«Nuestro corazón, inflamado por la gracia de Dios, arde en deseos de no regatear esfuerzo para unir a quienes han sido llamados a perseverar en la unidad por haber sido incorporados a Cristo». Estas bellas palabras de san Pablo VI se encuentran en su breve apostólico Ambulate in dilectione, dado la víspera de la clausura formal del Concilio Vaticano II, en 1965. Aunque haya pasado algo desapercibido entre los grandes documentos dados por el concilio, no carece de importancia ni para la historia de la Iglesia ni para la Iglesia de hoy. Lo comprenderemos, como de costumbre, si recurrimos a la historia.
En el año 1054, la relación entre el papado, la Iglesia en el occidente romano, y la Iglesia de oriente, encabezada por el patriarca de Constantinopla, llegaba al fin de un tristemente largo periodo de disputas teológicas y temporales. En este momento, todo el conflicto desembocó en la excomunión mutua entre el patriarca Miguel Cerulario y el papa san León IX. El legado del papa en Constantinopla, en un arrebato poco diplomático, excomulgó al patriarca comenzando así el cisma, el mayor que ha sufrido la Iglesia hasta hoy. La Iglesia católica se vio desde entonces dividida en dos, y la división aún perdura. Este doloroso hecho ha persistido a lo largo de la historia en traducirse en gestos mutuos de acercamiento entre Roma y las iglesias de oriente, hoy también divididas en distintos grados, como el célebre Concilio II de Lyon. En aquel momento incluso la unidad estuvo lograda, por la labor de teólogos como san Buenaventura que intervinieron en el concilio. Aun así, la obstinación de los pueblos latino y griego impidió que la Iglesia perseverase en la unidad. Finalmente, la caída de Constantinopla en 1453 junto con el poder imperial protector del patriarcado agravó la situación y la perpetuó hasta hoy.

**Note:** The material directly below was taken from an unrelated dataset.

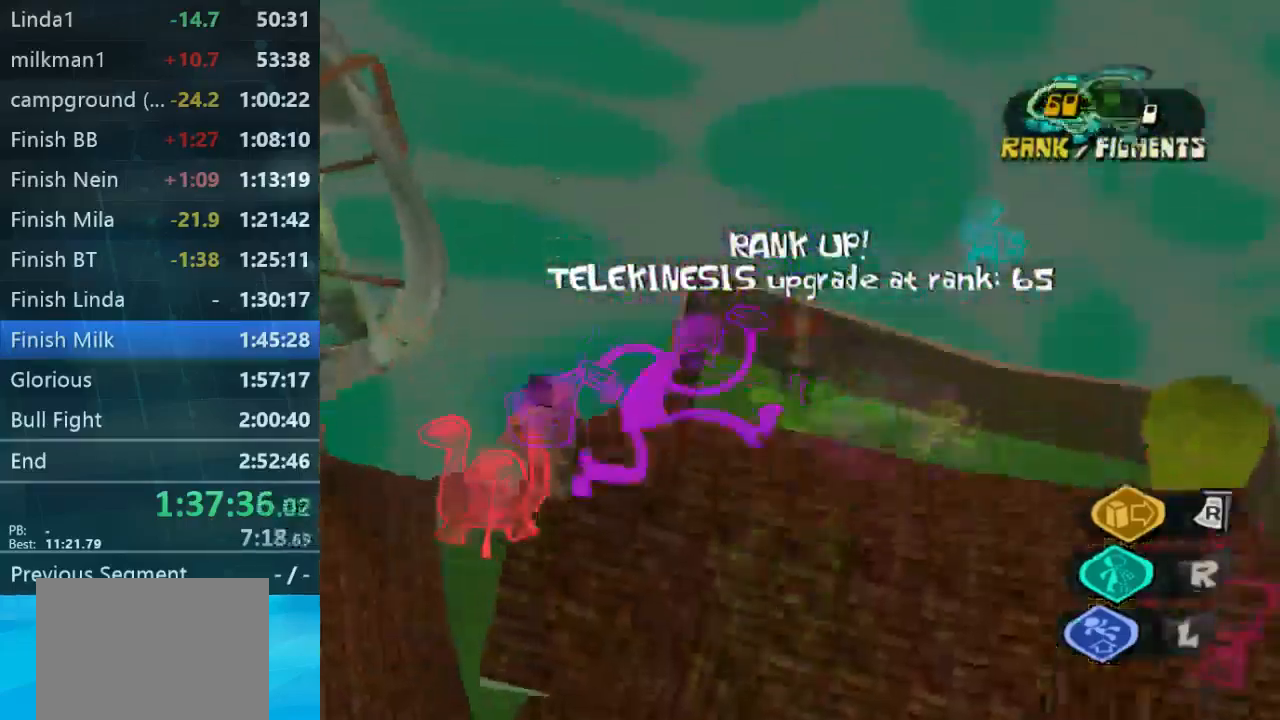
{"dt_ms": 500, "buttons": [], "left_stick": "down-right", "right_stick": "down-right", "button_events": []}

La consecuencia de esta sucesión histórica en la Iglesia en nuestro tiempo es la evidencia de que la unidad no sólo se ha visto rota con hermanos cristianos que niegan la única fe, sino también, escandalosamente, con cristianos que, con la excepción de breves cuestiones teológicas y jerárquicas, comparten nuestra fe católica. Es más, las Iglesias ortodoxas, como las solemos llamar, poseen la verdadera y eficaz presencia de la gracia divina en sus ritos y en su sacerdocio, lo que hace más duro contemplar que hay una verdadera división visible en la única Iglesia de Cristo.
En nuestros días, el número de cristianos ortodoxos ronda los 250 millones de personas y se extienden por al menos 12 países, sin contar con aquellos donde no son una mayoría religiosa. Por lo general, son cristianos con un sentido bastante «católico» de su fe, tal como significa, una fe universal. Sin una mala conciencia, se saben desunidos de la gran mayoría de la cristiandad por unos motivos históricos que quedan ya muy lejos y de los que no se les puede responsabilizar, además de por algunas cuestiones doctrinales sobre las que bastaría encontrar lo común.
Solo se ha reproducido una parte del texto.